Task directions = Verbatim output required. Print the data in full.

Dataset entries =

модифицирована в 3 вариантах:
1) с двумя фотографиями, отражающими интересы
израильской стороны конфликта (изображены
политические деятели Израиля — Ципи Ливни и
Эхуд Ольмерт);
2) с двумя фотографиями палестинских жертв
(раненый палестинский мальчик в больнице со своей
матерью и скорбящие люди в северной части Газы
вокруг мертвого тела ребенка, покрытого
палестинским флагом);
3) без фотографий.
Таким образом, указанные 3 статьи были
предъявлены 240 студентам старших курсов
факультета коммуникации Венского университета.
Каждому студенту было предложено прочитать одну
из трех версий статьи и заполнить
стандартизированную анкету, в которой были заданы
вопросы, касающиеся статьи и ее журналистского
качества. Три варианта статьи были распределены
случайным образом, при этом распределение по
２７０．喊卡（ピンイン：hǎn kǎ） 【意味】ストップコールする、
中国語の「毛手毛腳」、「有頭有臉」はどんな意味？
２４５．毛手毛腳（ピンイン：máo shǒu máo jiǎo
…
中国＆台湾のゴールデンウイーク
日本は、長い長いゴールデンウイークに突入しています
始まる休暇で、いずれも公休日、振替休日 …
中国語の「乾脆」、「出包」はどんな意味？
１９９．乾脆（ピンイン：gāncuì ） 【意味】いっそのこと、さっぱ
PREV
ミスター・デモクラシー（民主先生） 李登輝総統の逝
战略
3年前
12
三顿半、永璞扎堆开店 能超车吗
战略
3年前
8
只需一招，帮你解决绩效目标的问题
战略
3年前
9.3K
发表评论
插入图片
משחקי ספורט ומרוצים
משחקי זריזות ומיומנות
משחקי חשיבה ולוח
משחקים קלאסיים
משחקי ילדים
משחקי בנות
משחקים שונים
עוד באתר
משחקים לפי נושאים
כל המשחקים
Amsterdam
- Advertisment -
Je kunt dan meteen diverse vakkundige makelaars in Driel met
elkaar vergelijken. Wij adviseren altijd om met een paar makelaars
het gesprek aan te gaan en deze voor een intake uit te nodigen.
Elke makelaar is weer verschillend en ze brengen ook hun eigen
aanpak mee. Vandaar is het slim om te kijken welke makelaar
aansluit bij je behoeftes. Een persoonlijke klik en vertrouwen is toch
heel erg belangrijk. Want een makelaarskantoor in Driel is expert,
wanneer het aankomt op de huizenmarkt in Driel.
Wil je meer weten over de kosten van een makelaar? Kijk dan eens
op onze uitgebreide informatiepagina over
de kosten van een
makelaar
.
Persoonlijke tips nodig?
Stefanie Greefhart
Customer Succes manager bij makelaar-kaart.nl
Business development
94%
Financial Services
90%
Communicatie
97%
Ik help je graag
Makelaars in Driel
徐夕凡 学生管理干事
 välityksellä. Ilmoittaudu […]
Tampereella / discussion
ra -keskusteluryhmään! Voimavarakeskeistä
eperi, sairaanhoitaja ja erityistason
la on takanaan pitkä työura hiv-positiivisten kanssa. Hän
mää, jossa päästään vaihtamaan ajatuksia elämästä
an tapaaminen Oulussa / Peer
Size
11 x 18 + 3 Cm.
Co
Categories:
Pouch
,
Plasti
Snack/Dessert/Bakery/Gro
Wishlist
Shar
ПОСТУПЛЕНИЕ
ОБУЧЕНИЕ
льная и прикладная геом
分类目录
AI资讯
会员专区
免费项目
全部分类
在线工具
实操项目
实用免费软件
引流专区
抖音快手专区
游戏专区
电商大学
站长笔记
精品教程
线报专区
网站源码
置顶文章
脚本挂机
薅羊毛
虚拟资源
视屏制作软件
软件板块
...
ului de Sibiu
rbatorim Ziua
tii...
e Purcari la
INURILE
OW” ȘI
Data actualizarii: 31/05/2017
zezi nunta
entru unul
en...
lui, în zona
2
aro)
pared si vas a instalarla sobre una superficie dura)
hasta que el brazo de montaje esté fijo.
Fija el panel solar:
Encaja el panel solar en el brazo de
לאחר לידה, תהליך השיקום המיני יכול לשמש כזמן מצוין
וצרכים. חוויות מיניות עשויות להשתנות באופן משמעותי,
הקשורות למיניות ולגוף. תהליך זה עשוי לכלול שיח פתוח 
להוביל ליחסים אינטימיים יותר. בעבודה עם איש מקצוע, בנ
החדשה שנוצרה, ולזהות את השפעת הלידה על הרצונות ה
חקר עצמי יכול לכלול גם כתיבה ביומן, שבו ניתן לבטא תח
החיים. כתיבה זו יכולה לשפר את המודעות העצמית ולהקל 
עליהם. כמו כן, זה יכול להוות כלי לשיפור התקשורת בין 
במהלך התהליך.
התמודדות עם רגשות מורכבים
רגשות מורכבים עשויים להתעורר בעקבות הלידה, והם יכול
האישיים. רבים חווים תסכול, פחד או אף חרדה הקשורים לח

The answer =
модифицирована в 3 вариантах:
1) с двумя фотографиями, отражающими интересы
израильской стороны конфликта (изображены
политические деятели Израиля — Ципи Ливни и
Эхуд Ольмерт);
2) с двумя фотографиями палестинских жертв
(раненый палестинский мальчик в больнице со своей
матерью и скорбящие люди в северной части Газы
вокруг мертвого тела ребенка, покрытого
палестинским флагом);
3) без фотографий.
Таким образом, указанные 3 статьи были
предъявлены 240 студентам старших курсов
факультета коммуникации Венского университета.
Каждому студенту было предложено прочитать одну
из трех версий статьи и заполнить
стандартизированную анкету, в которой были заданы
вопросы, касающиеся статьи и ее журналистского
качества. Три варианта статьи были распределены
случайным образом, при этом распределение по
２７０．喊卡（ピンイン：hǎn kǎ） 【意味】ストップコールする、
中国語の「毛手毛腳」、「有頭有臉」はどんな意味？
２４５．毛手毛腳（ピンイン：máo shǒu máo jiǎo
…
中国＆台湾のゴールデンウイーク
日本は、長い長いゴールデンウイークに突入しています
始まる休暇で、いずれも公休日、振替休日 …
中国語の「乾脆」、「出包」はどんな意味？
１９９．乾脆（ピンイン：gāncuì ） 【意味】いっそのこと、さっぱ
PREV
ミスター・デモクラシー（民主先生） 李登輝総統の逝
战略
3年前
12
三顿半、永璞扎堆开店 能超车吗
战略
3年前
8
只需一招，帮你解决绩效目标的问题
战略
3年前
9.3K
发表评论
插入图片
משחקי ספורט ומרוצים
משחקי זריזות ומיומנות
משחקי חשיבה ולוח
משחקים קלאסיים
משחקי ילדים
משחקי בנות
משחקים שונים
עוד באתר
משחקים לפי נושאים
כל המשחקים
Amsterdam
- Advertisment -
Je kunt dan meteen diverse vakkundige makelaars in Driel met
elkaar vergelijken. Wij adviseren altijd om met een paar makelaars
het gesprek aan te gaan en deze voor een intake uit te nodigen.
Elke makelaar is weer verschillend en ze brengen ook hun eigen
aanpak mee. Vandaar is het slim om te kijken welke makelaar
aansluit bij je behoeftes. Een persoonlijke klik en vertrouwen is toch
heel erg belangrijk. Want een makelaarskantoor in Driel is expert,
wanneer het aankomt op de huizenmarkt in Driel.
Wil je meer weten over de kosten van een makelaar? Kijk dan eens
op onze uitgebreide informatiepagina over
de kosten van een
makelaar
.
Persoonlijke tips nodig?
Stefanie Greefhart
Customer Succes manager bij makelaar-kaart.nl
Business development
94%
Financial Services
90%
Communicatie
97%
Ik help je graag
Makelaars in Driel
徐夕凡 学生管理干事
 välityksellä. Ilmoittaudu […]
Tampereella / discussion
ra -keskusteluryhmään! Voimavarakeskeistä
eperi, sairaanhoitaja ja erityistason
la on takanaan pitkä työura hiv-positiivisten kanssa. Hän
mää, jossa päästään vaihtamaan ajatuksia elämästä
an tapaaminen Oulussa / Peer
Size
11 x 18 + 3 Cm.
Co
Categories:
Pouch
,
Plasti
Snack/Dessert/Bakery/Gro
Wishlist
Shar
ПОСТУПЛЕНИЕ
ОБУЧЕНИЕ
льная и прикладная геом
分类目录
AI资讯
会员专区
免费项目
全部分类
在线工具
实操项目
实用免费软件
引流专区
抖音快手专区
游戏专区
电商大学
站长笔记
精品教程
线报专区
网站源码
置顶文章
脚本挂机
薅羊毛
虚拟资源
视屏制作软件
软件板块
...
ului de Sibiu
rbatorim Ziua
tii...
e Purcari la
INURILE
OW” ȘI
Data actualizarii: 31/05/2017
zezi nunta
entru unul
en...
lui, în zona
2
aro)
pared si vas a instalarla sobre una superficie dura)
hasta que el brazo de montaje esté fijo.
Fija el panel solar:
Encaja el panel solar en el brazo de
לאחר לידה, תהליך השיקום המיני יכול לשמש כזמן מצוין
וצרכים. חוויות מיניות עשויות להשתנות באופן משמעותי,
הקשורות למיניות ולגוף. תהליך זה עשוי לכלול שיח פתוח 
להוביל ליחסים אינטימיים יותר. בעבודה עם איש מקצוע, בנ
החדשה שנוצרה, ולזהות את השפעת הלידה על הרצונות ה
חקר עצמי יכול לכלול גם כתיבה ביומן, שבו ניתן לבטא תח
החיים. כתיבה זו יכולה לשפר את המודעות העצמית ולהקל 
עליהם. כמו כן, זה יכול להוות כלי לשיפור התקשורת בין 
במהלך התהליך.
התמודדות עם רגשות מורכבים
רגשות מורכבים עשויים להתעורר בעקבות הלידה, והם יכול
האישיים. רבים חווים תסכול, פחד או אף חרדה הקשורים לח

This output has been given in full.